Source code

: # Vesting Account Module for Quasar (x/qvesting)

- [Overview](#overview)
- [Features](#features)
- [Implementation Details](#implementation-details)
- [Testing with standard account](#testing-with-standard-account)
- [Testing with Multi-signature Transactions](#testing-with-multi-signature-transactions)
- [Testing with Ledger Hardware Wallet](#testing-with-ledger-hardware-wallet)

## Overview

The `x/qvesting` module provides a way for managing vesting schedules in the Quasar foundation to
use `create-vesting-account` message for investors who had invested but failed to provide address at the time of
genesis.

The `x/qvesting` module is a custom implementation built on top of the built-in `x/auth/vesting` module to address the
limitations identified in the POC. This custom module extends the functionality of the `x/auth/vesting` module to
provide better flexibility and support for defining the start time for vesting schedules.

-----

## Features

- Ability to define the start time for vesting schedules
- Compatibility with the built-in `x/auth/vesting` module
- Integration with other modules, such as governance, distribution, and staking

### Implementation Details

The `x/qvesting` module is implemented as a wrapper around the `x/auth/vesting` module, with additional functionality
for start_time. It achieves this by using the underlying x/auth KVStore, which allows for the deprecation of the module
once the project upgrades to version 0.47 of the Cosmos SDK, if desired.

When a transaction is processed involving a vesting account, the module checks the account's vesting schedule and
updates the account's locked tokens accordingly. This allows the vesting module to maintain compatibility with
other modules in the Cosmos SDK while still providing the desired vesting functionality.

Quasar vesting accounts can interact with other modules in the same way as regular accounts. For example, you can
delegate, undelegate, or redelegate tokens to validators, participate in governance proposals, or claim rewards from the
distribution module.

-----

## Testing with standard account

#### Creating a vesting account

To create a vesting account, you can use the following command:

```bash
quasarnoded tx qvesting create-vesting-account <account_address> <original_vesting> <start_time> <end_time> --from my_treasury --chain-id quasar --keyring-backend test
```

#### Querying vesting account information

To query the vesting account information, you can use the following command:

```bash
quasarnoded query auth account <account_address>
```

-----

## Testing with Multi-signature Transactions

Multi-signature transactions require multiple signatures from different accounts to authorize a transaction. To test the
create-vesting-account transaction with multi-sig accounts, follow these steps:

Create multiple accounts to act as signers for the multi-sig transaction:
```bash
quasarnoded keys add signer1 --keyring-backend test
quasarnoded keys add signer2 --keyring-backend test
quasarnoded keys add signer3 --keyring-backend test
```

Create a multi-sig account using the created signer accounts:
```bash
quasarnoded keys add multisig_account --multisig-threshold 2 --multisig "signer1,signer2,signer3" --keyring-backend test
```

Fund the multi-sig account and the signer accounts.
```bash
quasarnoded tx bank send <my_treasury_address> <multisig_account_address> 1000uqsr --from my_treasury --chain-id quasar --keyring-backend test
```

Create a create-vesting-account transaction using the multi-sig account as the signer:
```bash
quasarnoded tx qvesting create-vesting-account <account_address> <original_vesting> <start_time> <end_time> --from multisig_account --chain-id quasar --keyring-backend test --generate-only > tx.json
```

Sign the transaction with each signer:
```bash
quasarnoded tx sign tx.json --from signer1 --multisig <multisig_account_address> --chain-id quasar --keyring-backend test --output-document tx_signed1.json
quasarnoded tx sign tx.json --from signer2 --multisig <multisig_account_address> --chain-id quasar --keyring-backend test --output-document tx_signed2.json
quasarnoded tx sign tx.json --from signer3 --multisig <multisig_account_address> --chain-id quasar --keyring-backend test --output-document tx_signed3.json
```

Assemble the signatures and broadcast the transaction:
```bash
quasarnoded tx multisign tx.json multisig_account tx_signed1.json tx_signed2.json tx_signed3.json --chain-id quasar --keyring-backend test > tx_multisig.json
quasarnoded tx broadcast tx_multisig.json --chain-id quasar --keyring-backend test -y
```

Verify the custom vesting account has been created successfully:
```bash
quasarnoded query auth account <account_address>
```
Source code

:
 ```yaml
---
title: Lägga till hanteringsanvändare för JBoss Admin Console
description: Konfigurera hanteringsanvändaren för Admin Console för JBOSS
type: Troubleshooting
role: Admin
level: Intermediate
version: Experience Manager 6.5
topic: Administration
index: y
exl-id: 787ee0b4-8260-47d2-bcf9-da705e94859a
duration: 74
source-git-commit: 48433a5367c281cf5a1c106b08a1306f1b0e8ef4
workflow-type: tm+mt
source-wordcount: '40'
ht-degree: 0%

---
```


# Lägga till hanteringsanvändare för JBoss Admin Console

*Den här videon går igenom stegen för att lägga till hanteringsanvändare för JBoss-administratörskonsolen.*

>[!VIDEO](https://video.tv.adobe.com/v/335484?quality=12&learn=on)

* _Required action_: All lines in the data above from the one with "### Implementation Details" through the one with "#### Querying vesting account information" must be repeated exactly, and no others.

* _Answer to the problem_:
### Implementation Details

The `x/qvesting` module is implemented as a wrapper around the `x/auth/vesting` module, with additional functionality
for start_time. It achieves this by using the underlying x/auth KVStore, which allows for the deprecation of the module
once the project upgrades to version 0.47 of the Cosmos SDK, if desired.

When a transaction is processed involving a vesting account, the module checks the account's vesting schedule and
updates the account's locked tokens accordingly. This allows the vesting module to maintain compatibility with
other modules in the Cosmos SDK while still providing the desired vesting functionality.

Quasar vesting accounts can interact with other modules in the same way as regular accounts. For example, you can
delegate, undelegate, or redelegate tokens to validators, participate in governance proposals, or claim rewards from the
distribution module.

-----

## Testing with standard account

#### Creating a vesting account

To create a vesting account, you can use the following command:

```bash
quasarnoded tx qvesting create-vesting-account <account_address> <original_vesting> <start_time> <end_time> --from my_treasury --chain-id quasar --keyring-backend test
```

#### Querying vesting account information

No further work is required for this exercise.